Quite a few managers talk about their position (behind the scenes), as if it were a killer job. Well, admittedly, our job is one in which “masculinity” is sometimes glorified a bit, one likes to bask in its own virility and indestructibility; However, and it is worth mentioning, there are always medically relevant side effects such as hypertension, gastric ulcers and heart attacks. The cemetery of the managers is well filled …
In the early years of cave diving, the number of fatalities was enormous. Again, the attitude was: A little loss is now. But the divers thought and were able to learn. Analysis of the dive accidents revealed that, among other things, overloading the diver with a variety of scuba tanks, various gases, hoses and other equipment resulted in serious or even fatal accidents. The so-called task overload brought the diver, the dive team in bad situations.

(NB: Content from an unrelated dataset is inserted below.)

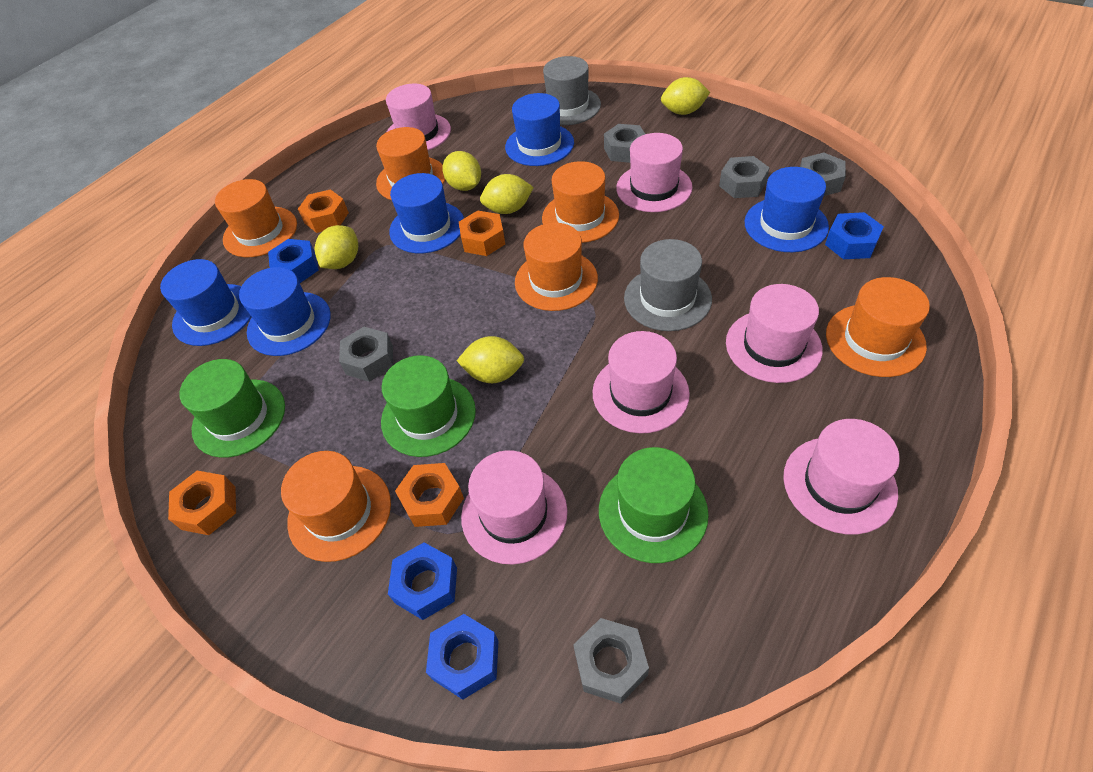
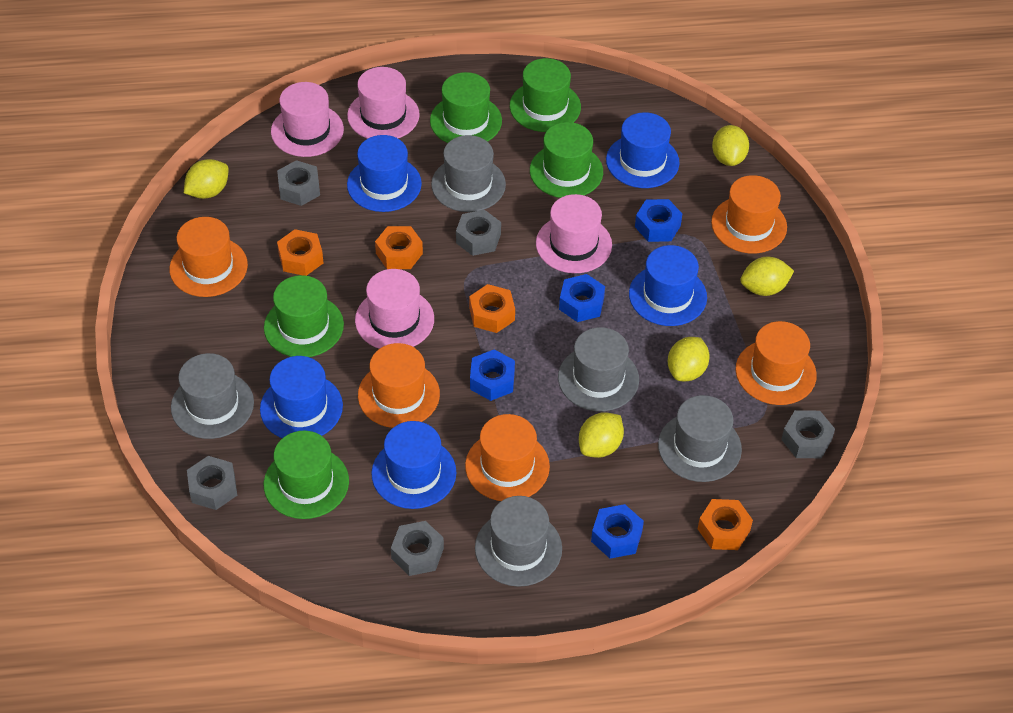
green hat: 3 -> 5
grey hat: 2 -> 5
orange hat: 6 -> 5
pink hat: 6 -> 4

This resulted in a diving and equipment philosophy that has become known today as DIR (Do it right). And what about us managers?

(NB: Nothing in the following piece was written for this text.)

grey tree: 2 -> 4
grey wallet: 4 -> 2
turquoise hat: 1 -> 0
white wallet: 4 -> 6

Do we have a DIR, a do-it-right system?
I’m afraid no. But on the contrary. We are hopelessly overburdened. We have several methods, heuristics, approaches, philosophies in our luggage. There are also meetings, business reviews, Excel, PowerPoint, and and and.
To clear up time. Time to clean up the thicket. Time for focus. It is especially important to keep this focus when the times are dynamic (VUCA!) When agility is needed. It travels more comfortably with light luggage. Now the question arises, what is to pack so everything in the backpack. For me the answer is clear.
In my opinion, the “old” management philosophy of Schneller and Weiter is obsolete. Superficially. The focus on Faster and Faster often leads to a tiring battle of material, which is carried out at the end of the day on the back of the acting people, without reaching the desired fast and further. It is important to keep to thinking and wondering if it could be any different. The solution lies in focusing, in dropping ballast, in concentrating on the essentials. Not always the question of what else could be done. But: What else do I need to successfully reach the goal?
The cave divers developed the DIR system, the climbers the direttissima strategy. Now it’s time for us managers to develop a similar pattern.